Lots of things seem unsafe if you perseverate about them:
stone fruits have cyanide that can kill you ( if you eat crushed pits)
rice has arsenic
people die in car crashes and are struck by lightning.

Anti-vaxxers encourage imagining fearful outcomes that not very likely:
–vaccine manufacturers list events that may have been caused by vaccines such as myocarditis and a blood clotting disorder which followed vaccination with mRNA and J&J/ AZ, respectively, in certain populations
–an H1N1 vaccine was followed by narcolepsy in a specific population
we can list how frequently these events occur and how they compare to outcomes from the illness itself

I dare anti-vaxxers to look and find how often these adverse events happen.

Anti-vaxxers spin horror stories not based on fact.

** one in 11 million

Re blanket legal immunity: this is a reminder that RFK Jr. is one of the lawyers involved in bringing tens of cases against Merck about their Gardasil vaccine right now.

So when he’s saying manufacturers were given blanket legal immunity, he is not just wrong. He is knowingly lying. Because if there as blanket legal immunity, how could he be suing them?

As you also point out, vaccines are subject to more legal requirements than other drugs, not less. They are subject to two legal frameworks – under the Public Health Service Act as biologics, and by FDA regulation to all the requirements under the Food, Drugs and Cosmetics Act.

And I don’t buy that Kennedy does not know this.

@ John La Barge

The other thing that you stupidly ignore is that before receiving any vaccination, child or adult, one is given Vaccine Information Sheet which includes explanation of disease protects against and accurate description of rare serious adverse events. If child, parent is required to read and sign consent. Just go to CDC https://www.cdc.gov/vaccines/hcp/vis/index.html

Read any and all vaccine information statements. From the MMR Vaccine Information Statement:

Risks of a vaccine reaction
Sore arm from the injection or redness where the shot is given, fever, and a mild rash can happen after MMR vaccination.
Swelling of the glands in the cheeks or neck or temporary pain and stiffness in the joints (mostly in teenage or adult women) sometimes occur after MMR vaccination.
More serious reactions happen rarely. These can include seizures (often associated with fever) or temporary low platelet count that can cause unusual bleeding or bruising.
In people with serious immune system problems, this vaccine may cause an infection that may be life-threatening. People with serious immune system problems should not get MMR vaccine.
People sometimes faint after medical procedures, including vaccination. Tell your provider if you feel dizzy or have vision changes or ringing in the ears.
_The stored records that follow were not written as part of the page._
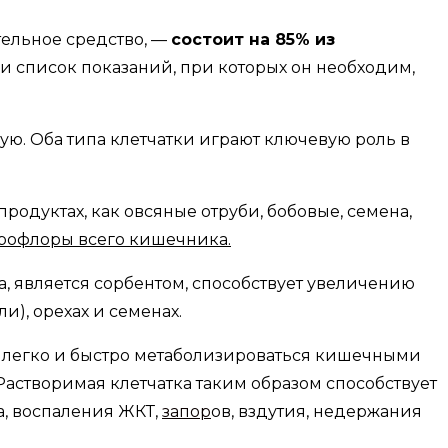
тельное средство, —
состоит на 85% из
и список показаний, при которых он необходим,
ую. Оба типа клетчатки играют ключевую роль в
родуктах, как овсяные отруби, бобовые, семена,
крофлоры всего кишечника.
та, является сорбентом, способствует увеличению
и), орехах и семенах.
 легко и быстро метаболизироваться кишечными
астворимая клетчатка таким образом способствует
, воспаления ЖКТ,
запор
ов, вздутия, недержания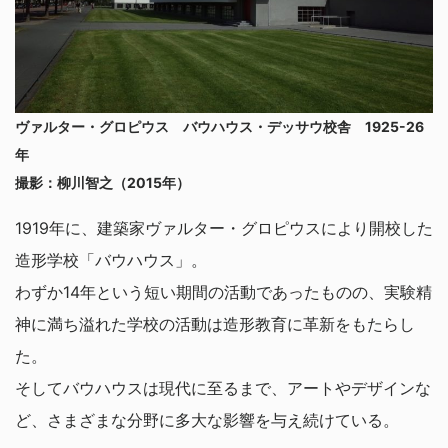
ヴァルター・グロピウス バウハウス・デッサウ校舎 1925-26
年
撮影：柳川智之（2015年）
1919年に、建築家ヴァルター・グロピウスにより開校した
造形学校「バウハウス」。
わずか14年という短い期間の活動であったものの、実験精
神に満ち溢れた学校の活動は造形教育に革新をもたらし
た。
そしてバウハウスは現代に至るまで、アートやデザインな
ど、さまざまな分野に多大な影響を与え続けている。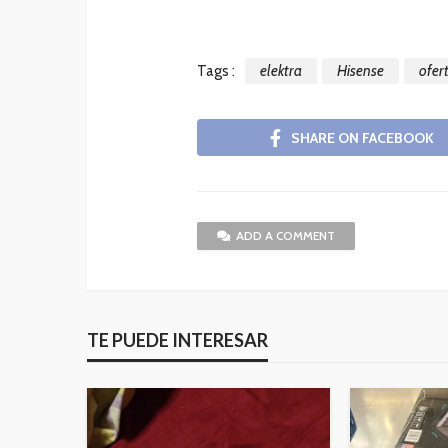
Tags :
elektra
Hisense
ofer
SHARE ON FACEBOOK
ADD A COMMENT
TE PUEDE INTERESAR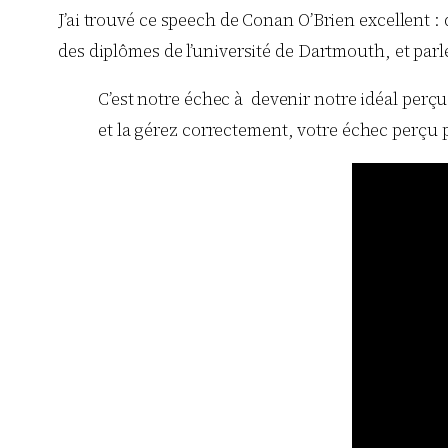
J’ai trouvé ce speech de Conan O’Brien excellent :
des diplômes de l’université de Dartmouth, et par
C’est notre échec à devenir notre idéal perçu 
et la gérez correctement, votre échec perçu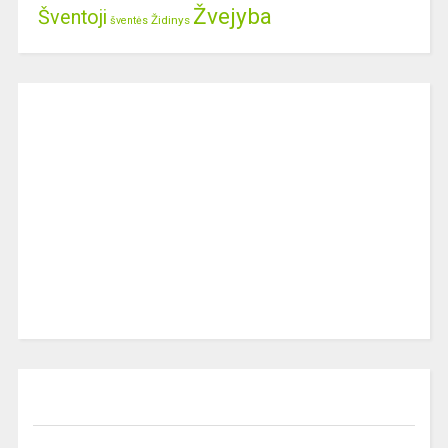
Žvejyba
Šventoji
Židinys
šventės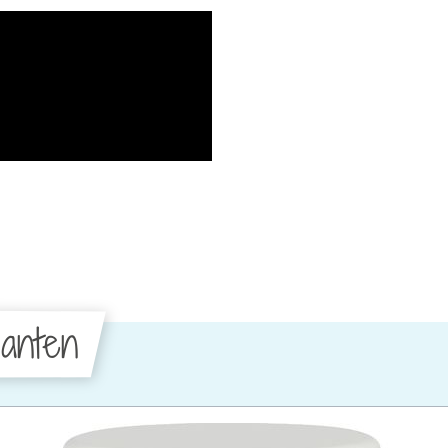
anten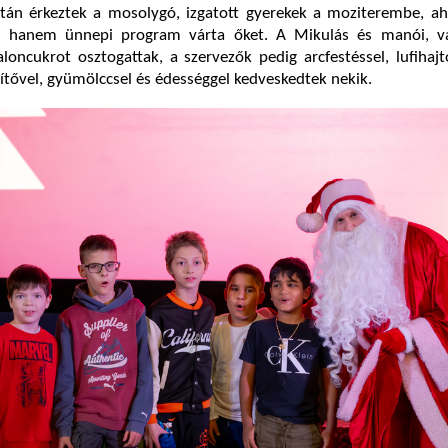
tán érkeztek a mosolygó, izgatott gyerekek a moziterembe, aho
s, hanem ünnepi program várta őket. A Mikulás és manói, v
loncukrot osztogattak, a szervezők pedig arcfestéssel, lufihajt
tővel, gyümölccsel és édességgel kedveskedtek nekik.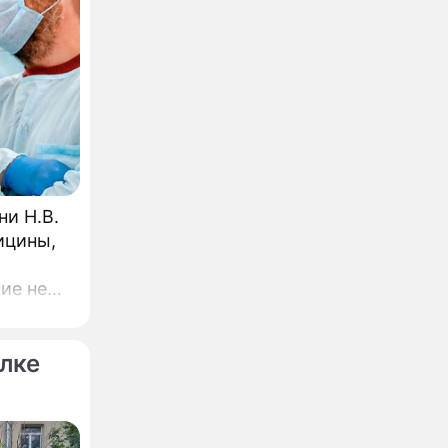
и Н.В.
ицины,
ие не
ч
лке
As with any medicine, there is a very remote chance of a vaccine causing a severe allergic reaction, other serious injury, or death.

Joel…

like Ginny, John is BLATANTLY ignorant and dishonest. Everybody here can see this. Don’t get upset at them, do not let them work you up so much. Just have fun poking at them until Orac finally gets tired of having them here.

Pretend they are monkeys in a cage, flinging poo. because that is exactly what they are.

don’t waste energy on them. pearls before swine and all that.

…or you will burn yourself out on them, and probably fail to respond to a genuine question some passerby has. You have a lot of good information at hand, personally. don’t let these chuckleheads burn you out on sharing it, ok?